Era feo y prescindible, su vida consistía en llevar esa pesada carga sobre sus lomos y alimentarse de sucio pasto y heno.
<<Estúpido animal. Si no fuese por tu fuerza y coraje, ya me habría deshecho de ti hace tiempo>>. Y es que, ni siquiera su carne sería plato para un buen festín. Aún así, allí estaba él, dichoso en su ignorancia.

Sin saber muy bien, cuándo ni porqué, Cleóbulo comenzó a visitar a Bruto todas las mañanas. No entendía el motivo, pero le daba paz y tranquilidad.
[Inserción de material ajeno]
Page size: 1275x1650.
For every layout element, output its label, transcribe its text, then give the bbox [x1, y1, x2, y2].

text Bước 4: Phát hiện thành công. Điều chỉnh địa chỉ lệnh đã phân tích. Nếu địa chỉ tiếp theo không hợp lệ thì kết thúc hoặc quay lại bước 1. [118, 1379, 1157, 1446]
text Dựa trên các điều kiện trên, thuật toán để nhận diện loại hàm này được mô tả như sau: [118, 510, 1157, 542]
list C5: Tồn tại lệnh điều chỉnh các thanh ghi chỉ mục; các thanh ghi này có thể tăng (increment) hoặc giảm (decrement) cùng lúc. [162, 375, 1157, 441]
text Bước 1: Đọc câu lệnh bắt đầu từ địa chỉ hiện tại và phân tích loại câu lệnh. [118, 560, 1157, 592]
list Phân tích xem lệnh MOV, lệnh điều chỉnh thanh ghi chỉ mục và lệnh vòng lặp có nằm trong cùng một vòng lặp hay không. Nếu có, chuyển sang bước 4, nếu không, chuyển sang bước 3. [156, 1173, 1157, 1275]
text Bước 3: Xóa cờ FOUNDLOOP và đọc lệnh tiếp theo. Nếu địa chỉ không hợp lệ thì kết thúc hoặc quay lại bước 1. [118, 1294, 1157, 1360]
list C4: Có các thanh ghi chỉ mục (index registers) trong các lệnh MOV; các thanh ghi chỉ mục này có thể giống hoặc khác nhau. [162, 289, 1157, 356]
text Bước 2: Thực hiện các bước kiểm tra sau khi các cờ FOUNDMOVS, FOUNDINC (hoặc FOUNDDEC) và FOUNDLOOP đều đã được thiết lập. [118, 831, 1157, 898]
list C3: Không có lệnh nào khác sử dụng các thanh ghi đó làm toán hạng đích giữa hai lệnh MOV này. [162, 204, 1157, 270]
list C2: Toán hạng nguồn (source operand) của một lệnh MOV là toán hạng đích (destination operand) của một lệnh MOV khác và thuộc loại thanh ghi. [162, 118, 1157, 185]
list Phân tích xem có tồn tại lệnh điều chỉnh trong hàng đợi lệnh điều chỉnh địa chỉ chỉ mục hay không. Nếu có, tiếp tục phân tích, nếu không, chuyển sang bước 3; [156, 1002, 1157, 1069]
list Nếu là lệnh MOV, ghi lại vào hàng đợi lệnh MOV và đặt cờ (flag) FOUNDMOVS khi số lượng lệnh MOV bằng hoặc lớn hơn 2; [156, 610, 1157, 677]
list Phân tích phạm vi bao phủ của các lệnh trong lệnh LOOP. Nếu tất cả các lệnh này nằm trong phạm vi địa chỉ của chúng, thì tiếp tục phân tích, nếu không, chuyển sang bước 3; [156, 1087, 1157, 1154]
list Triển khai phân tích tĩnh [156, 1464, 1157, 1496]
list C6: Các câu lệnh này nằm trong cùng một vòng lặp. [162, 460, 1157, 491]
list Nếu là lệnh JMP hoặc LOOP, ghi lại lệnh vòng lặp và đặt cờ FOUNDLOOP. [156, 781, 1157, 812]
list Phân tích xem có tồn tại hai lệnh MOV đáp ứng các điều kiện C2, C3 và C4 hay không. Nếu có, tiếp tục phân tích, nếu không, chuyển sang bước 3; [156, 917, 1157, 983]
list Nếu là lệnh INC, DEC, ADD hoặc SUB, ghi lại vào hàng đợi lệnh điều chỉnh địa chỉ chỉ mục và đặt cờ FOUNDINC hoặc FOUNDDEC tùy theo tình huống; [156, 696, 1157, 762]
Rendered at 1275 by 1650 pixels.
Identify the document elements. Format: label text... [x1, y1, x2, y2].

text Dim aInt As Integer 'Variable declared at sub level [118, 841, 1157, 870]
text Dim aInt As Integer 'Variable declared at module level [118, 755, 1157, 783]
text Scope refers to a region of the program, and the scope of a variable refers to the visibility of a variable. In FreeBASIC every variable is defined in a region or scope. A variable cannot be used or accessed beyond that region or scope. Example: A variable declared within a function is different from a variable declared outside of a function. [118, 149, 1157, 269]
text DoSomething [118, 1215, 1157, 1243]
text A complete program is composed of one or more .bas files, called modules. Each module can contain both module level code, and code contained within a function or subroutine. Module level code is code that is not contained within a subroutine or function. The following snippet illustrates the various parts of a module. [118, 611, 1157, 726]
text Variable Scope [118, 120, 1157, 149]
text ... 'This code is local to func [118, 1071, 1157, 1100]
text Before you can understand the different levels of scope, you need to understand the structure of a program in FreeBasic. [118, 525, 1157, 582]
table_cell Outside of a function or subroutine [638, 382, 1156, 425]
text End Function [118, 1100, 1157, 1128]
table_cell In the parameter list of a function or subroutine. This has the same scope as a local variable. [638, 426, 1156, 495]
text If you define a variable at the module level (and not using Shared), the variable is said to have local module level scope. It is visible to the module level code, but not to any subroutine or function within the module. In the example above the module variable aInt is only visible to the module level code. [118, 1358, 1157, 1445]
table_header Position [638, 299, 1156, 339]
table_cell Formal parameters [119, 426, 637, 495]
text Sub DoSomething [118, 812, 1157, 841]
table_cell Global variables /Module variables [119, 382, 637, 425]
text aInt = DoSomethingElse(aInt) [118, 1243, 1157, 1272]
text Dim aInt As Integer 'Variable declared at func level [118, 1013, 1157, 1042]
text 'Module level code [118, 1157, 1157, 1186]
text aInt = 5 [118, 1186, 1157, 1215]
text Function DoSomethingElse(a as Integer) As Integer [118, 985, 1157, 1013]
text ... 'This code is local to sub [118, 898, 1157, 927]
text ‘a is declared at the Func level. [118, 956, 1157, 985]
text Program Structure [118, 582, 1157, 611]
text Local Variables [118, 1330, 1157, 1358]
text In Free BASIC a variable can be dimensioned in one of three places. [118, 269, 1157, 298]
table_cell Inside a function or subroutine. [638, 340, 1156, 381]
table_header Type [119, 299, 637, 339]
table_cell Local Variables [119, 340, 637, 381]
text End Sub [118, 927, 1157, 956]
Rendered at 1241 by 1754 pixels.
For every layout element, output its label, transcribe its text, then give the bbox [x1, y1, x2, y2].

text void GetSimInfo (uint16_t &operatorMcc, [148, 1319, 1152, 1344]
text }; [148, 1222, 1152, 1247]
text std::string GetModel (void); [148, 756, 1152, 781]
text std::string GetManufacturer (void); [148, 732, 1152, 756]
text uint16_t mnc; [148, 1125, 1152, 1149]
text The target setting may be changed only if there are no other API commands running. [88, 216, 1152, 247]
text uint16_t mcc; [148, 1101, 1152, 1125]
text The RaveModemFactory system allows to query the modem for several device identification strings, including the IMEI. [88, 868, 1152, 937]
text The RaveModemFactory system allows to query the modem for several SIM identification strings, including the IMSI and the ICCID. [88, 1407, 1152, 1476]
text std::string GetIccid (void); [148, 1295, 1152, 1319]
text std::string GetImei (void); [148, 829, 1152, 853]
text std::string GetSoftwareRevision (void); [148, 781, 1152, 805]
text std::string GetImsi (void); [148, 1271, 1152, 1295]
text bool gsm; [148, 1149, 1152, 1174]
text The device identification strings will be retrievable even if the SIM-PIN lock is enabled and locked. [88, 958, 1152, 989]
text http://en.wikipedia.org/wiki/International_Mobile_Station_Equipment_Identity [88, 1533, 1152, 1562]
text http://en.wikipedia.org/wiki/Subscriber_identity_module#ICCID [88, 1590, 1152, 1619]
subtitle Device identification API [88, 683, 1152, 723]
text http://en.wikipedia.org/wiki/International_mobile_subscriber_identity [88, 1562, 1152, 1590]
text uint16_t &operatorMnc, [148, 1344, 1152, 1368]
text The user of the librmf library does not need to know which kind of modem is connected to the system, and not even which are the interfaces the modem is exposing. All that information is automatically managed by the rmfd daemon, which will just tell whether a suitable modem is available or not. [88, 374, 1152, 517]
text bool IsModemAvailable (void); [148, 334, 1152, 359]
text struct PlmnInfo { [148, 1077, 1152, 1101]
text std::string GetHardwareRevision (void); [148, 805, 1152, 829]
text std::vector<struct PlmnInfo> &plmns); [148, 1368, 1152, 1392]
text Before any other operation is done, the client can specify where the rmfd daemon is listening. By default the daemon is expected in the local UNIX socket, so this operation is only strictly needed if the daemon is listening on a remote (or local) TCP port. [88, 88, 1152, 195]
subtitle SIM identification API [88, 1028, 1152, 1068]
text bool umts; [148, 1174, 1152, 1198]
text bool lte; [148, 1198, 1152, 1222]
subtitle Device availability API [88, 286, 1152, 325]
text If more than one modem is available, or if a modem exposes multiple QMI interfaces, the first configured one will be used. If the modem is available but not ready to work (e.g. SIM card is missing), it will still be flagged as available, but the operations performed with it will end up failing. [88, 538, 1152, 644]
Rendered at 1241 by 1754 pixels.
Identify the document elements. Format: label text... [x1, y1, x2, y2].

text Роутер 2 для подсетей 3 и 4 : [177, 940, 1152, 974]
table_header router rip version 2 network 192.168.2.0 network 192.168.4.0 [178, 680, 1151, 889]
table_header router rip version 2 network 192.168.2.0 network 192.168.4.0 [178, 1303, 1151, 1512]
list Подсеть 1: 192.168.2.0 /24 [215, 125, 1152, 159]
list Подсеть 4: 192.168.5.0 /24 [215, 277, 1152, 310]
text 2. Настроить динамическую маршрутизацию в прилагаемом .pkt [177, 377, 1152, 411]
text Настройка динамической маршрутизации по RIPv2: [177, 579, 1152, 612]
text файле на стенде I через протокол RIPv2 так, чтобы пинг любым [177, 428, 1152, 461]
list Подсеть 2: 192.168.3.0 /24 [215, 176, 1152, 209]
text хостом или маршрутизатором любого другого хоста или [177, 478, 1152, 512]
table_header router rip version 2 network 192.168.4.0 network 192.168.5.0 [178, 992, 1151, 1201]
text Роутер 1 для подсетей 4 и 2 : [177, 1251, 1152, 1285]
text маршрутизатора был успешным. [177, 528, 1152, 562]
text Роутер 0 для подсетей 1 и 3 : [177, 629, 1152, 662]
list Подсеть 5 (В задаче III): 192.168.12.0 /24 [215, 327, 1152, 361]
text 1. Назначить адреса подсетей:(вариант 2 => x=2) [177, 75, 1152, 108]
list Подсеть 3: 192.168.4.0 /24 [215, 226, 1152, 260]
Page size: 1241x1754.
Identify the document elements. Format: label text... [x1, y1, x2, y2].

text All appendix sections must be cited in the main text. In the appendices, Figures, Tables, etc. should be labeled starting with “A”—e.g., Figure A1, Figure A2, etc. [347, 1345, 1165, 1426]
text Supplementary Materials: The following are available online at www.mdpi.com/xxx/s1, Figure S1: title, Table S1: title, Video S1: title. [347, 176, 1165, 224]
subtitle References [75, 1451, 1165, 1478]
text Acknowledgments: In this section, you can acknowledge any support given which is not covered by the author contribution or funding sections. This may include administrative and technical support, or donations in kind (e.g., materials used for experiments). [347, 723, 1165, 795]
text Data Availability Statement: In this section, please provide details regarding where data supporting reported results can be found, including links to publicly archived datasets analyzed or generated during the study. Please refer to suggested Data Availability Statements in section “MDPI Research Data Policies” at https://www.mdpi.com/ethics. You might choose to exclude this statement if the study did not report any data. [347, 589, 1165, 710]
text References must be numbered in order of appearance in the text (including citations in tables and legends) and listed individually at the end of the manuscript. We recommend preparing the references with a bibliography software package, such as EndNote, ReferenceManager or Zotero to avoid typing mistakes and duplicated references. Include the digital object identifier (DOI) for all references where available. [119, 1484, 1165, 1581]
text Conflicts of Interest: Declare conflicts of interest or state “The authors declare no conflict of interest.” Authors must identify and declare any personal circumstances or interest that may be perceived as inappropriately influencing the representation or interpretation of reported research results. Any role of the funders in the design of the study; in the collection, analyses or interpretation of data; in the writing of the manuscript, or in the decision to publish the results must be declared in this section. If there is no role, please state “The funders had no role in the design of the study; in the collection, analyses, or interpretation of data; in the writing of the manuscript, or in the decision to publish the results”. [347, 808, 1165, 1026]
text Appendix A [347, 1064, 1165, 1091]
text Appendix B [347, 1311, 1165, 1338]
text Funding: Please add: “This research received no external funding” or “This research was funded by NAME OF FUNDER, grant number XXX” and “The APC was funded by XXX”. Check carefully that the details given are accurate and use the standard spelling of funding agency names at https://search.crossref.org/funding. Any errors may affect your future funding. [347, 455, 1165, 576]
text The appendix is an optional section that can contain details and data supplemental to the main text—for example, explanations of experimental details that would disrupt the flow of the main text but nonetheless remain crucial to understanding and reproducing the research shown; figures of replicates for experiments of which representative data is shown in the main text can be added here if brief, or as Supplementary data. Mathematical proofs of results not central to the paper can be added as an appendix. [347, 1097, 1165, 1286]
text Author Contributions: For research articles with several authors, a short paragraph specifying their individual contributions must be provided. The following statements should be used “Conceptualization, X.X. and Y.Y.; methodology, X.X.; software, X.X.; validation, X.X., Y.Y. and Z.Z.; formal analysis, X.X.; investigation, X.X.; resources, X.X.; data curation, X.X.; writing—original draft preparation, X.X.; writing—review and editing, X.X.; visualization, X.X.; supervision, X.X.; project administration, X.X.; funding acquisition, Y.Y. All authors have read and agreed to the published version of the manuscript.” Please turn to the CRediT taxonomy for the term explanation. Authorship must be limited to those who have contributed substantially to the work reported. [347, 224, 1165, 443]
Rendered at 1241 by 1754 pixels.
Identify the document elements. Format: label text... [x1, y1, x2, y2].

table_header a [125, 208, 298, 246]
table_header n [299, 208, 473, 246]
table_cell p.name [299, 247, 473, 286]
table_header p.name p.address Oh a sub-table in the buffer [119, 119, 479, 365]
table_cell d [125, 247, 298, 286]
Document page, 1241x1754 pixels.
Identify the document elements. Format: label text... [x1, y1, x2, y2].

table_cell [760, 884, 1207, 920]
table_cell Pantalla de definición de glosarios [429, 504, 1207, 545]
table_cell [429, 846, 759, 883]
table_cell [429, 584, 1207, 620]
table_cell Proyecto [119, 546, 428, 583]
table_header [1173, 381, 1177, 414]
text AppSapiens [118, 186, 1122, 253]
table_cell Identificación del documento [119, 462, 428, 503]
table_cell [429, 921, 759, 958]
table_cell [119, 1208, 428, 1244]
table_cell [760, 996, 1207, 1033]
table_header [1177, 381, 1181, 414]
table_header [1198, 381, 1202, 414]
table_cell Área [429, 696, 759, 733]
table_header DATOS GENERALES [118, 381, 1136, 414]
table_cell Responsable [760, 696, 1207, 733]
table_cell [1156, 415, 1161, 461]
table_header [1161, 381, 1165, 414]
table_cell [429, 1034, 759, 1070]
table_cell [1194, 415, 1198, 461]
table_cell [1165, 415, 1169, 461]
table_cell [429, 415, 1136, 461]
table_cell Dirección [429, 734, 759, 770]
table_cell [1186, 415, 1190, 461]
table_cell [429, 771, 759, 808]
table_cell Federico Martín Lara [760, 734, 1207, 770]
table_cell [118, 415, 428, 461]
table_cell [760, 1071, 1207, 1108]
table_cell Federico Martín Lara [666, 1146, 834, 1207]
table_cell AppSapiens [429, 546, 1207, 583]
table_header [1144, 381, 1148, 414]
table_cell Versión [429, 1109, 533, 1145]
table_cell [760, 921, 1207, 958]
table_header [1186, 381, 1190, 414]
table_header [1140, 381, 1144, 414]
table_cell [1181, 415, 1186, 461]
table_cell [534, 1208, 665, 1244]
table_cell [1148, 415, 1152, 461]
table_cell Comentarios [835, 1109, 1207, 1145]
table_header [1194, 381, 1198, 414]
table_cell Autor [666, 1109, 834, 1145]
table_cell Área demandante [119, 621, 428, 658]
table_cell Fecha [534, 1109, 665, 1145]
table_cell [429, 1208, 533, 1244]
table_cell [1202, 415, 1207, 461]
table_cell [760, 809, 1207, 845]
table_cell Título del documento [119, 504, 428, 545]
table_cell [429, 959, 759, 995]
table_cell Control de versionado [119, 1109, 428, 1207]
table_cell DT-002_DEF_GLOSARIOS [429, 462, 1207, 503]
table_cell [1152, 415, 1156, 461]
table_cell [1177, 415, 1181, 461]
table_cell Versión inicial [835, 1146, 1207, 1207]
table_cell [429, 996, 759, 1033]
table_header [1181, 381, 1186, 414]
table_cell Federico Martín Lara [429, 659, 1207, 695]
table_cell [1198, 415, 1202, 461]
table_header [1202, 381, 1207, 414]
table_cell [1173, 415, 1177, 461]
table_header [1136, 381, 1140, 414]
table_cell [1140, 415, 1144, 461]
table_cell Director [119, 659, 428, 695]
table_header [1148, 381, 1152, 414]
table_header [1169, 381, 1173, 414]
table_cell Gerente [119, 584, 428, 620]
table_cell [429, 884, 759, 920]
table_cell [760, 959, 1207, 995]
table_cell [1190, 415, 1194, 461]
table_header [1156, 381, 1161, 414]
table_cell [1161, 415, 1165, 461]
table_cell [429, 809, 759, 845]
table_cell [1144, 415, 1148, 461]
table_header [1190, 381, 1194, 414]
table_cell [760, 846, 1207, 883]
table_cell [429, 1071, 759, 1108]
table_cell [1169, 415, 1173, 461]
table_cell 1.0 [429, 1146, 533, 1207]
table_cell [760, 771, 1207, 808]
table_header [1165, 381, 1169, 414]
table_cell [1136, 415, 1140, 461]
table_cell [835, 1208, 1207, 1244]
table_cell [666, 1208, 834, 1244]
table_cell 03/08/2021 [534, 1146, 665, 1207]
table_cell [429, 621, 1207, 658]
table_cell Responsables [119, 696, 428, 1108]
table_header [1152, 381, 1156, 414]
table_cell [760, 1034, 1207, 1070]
Quizá porque ese estúpido animal le hacía no pensar en sus problemas matemáticos o en todos esos detractores que tenía a lo largo y ancho de las polis griegas; quizá porque su pureza le hacía sentirse bien.
Un trozo de maíz le producía una tonta felicidad a ese simpático animal, y simplemente cepillarle el lomo y deslizar la mano sobre su cabeza, en lo que podría parecer una caricia, confortaba a ambos hasta el punto de sentirse bien el uno con el otro.

Bruto rebuznaba de felicidad cada vez que veía a ese viejo enclenque acercarse, día y noche. No entendía los susurros que le llegaban a sus orejotas, mientras lo abrazaban y rascaban la cabeza, pero le gustaban. Bruto era feliz.
Cleóbulo no quería preguntarse por qué, de repente, se sentía un ser dichoso. En el fondo lo sabía pero, por primera vez en mucho tiempo, dejaba las ponderaciones alejadas de su huesuda cabeza.
Todos los días, tras sus tertulias, estudios e investigaciones, deseaba llegar a casa, mientras mostraba gratitud a su querida Eufrósine, la diosa de la alegría.



Cleóbulo pasó sus últimos días de vida lamentándose, maldiciendo aquellos lejanos momentos en que los palos y las malas palabras golpeaban el lomo de su compañero.
<<Si no le hubiese hecho trabajar tanto, seguro que aún seguiría conmigo... todavía era joven>>.
Antes de cerrar los ojos por última vez, su rostro dibujó una sonrisa, dando gracias a sus dioses por haber conocido algo tan cercano a la felicidad.

Buscando almas puras

 


Miro al horizonte, pensativo, tratando de desentrañar el gran dilema que me corroe. Las playas de Sinope me dan tranquilidad, mas no clarividencia. La cálida brisa que roza mi frente, me hace recordar que aún sigo vivo, aunque pronto lo olvide.


Hace ya tiempo, me cansé de buscar a mi alrededor, tratando de encontrarlo. Por eso, ahora solo miro allá donde la imaginación es capaz de alcanzar, donde los sueños creen haber encontrado ese Santo Grial, donde nada hay, donde engaño a mi mente.


La gran ciudad, un colapso de ingente actividad y dudosa pureza. Mucha gente y poca inocencia. La pesadumbre de ver la virgen Naturaleza tan transfigurada y corroída.
La luz del sol refleja su mirada sobre todas esos cuerpos, cabezas llenas de experiencias y vidas, pero pocos rayos atravesando esos opacos bultos.
En la noche, me deslumbran los destellos, devolviendo la luz de mi candelabro como si Zeus intentase lanzarme sus poderosos rayos. No me queda otra que agachar la cabeza y seguir imaginando.

Tan fácil es encontrar gente, vicios, palabras... tan difícil descubrir almas puras.